◆ Set task ◆
Output the entries below, from the line with "genus: Vernia" up to and including the line with "scientific name: Marasmius torquescens", as a Markdown table with the columns "No." and "Line", where "No." is the running row number and blank lines are omitted.

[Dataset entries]
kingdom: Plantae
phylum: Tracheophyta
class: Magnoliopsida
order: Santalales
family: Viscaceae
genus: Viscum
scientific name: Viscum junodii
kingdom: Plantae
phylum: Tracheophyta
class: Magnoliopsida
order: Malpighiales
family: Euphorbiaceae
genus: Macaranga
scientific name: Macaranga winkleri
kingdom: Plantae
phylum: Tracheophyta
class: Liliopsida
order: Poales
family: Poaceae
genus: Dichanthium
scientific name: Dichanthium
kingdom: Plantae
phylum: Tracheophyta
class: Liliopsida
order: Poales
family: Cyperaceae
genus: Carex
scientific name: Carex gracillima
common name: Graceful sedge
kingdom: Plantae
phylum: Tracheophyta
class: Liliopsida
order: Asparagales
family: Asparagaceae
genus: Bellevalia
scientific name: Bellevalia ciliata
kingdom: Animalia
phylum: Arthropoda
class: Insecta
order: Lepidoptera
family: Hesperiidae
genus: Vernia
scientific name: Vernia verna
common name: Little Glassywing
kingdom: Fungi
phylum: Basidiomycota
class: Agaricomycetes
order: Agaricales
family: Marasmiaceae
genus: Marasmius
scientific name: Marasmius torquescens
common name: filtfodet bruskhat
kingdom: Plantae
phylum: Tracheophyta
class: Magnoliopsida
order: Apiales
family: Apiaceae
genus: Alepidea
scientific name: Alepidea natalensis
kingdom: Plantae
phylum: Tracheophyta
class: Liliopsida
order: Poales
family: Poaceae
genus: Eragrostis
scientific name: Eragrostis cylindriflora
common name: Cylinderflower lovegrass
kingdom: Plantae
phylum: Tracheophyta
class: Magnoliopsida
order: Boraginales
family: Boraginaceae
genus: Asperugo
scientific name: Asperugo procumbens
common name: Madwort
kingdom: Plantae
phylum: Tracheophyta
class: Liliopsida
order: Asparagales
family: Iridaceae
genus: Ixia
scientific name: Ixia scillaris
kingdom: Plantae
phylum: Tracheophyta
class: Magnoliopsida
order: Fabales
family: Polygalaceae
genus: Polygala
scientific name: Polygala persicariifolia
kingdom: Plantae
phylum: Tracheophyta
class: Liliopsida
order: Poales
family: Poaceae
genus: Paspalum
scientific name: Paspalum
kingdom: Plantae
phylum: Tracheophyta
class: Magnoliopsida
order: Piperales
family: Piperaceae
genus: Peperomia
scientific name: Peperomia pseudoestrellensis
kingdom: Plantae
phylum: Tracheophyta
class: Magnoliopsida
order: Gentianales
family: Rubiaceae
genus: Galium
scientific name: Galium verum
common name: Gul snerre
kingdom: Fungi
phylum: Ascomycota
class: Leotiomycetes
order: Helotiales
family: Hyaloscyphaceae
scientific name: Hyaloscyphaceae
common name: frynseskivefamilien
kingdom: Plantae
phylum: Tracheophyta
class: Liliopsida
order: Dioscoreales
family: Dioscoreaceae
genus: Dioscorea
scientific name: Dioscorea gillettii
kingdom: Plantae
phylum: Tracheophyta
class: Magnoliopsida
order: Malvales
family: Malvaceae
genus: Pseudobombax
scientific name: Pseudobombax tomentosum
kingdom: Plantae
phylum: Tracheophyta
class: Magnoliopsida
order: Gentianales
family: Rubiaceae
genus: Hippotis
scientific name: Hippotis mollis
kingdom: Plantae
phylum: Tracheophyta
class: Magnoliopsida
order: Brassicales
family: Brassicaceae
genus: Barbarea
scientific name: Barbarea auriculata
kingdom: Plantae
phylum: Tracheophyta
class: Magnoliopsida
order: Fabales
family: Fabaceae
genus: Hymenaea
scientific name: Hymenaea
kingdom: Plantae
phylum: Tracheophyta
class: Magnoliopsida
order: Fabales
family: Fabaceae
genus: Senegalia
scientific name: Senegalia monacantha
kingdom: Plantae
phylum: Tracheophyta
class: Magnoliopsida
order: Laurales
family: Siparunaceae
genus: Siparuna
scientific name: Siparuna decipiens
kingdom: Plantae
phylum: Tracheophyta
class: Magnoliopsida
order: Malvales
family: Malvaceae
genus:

◆ Correct answer ◆
| No. | Line |
|---|---|
| 1 | genus: Vernia |
| 2 | scientific name: Vernia verna |
| 3 | common name: Little Glassywing |
| 4 | kingdom: Fungi |
| 5 | phylum: Basidiomycota |
| 6 | class: Agaricomycetes |
| 7 | order: Agaricales |
| 8 | family: Marasmiaceae |
| 9 | genus: Marasmius |
| 10 | scientific name: Marasmius torquescens |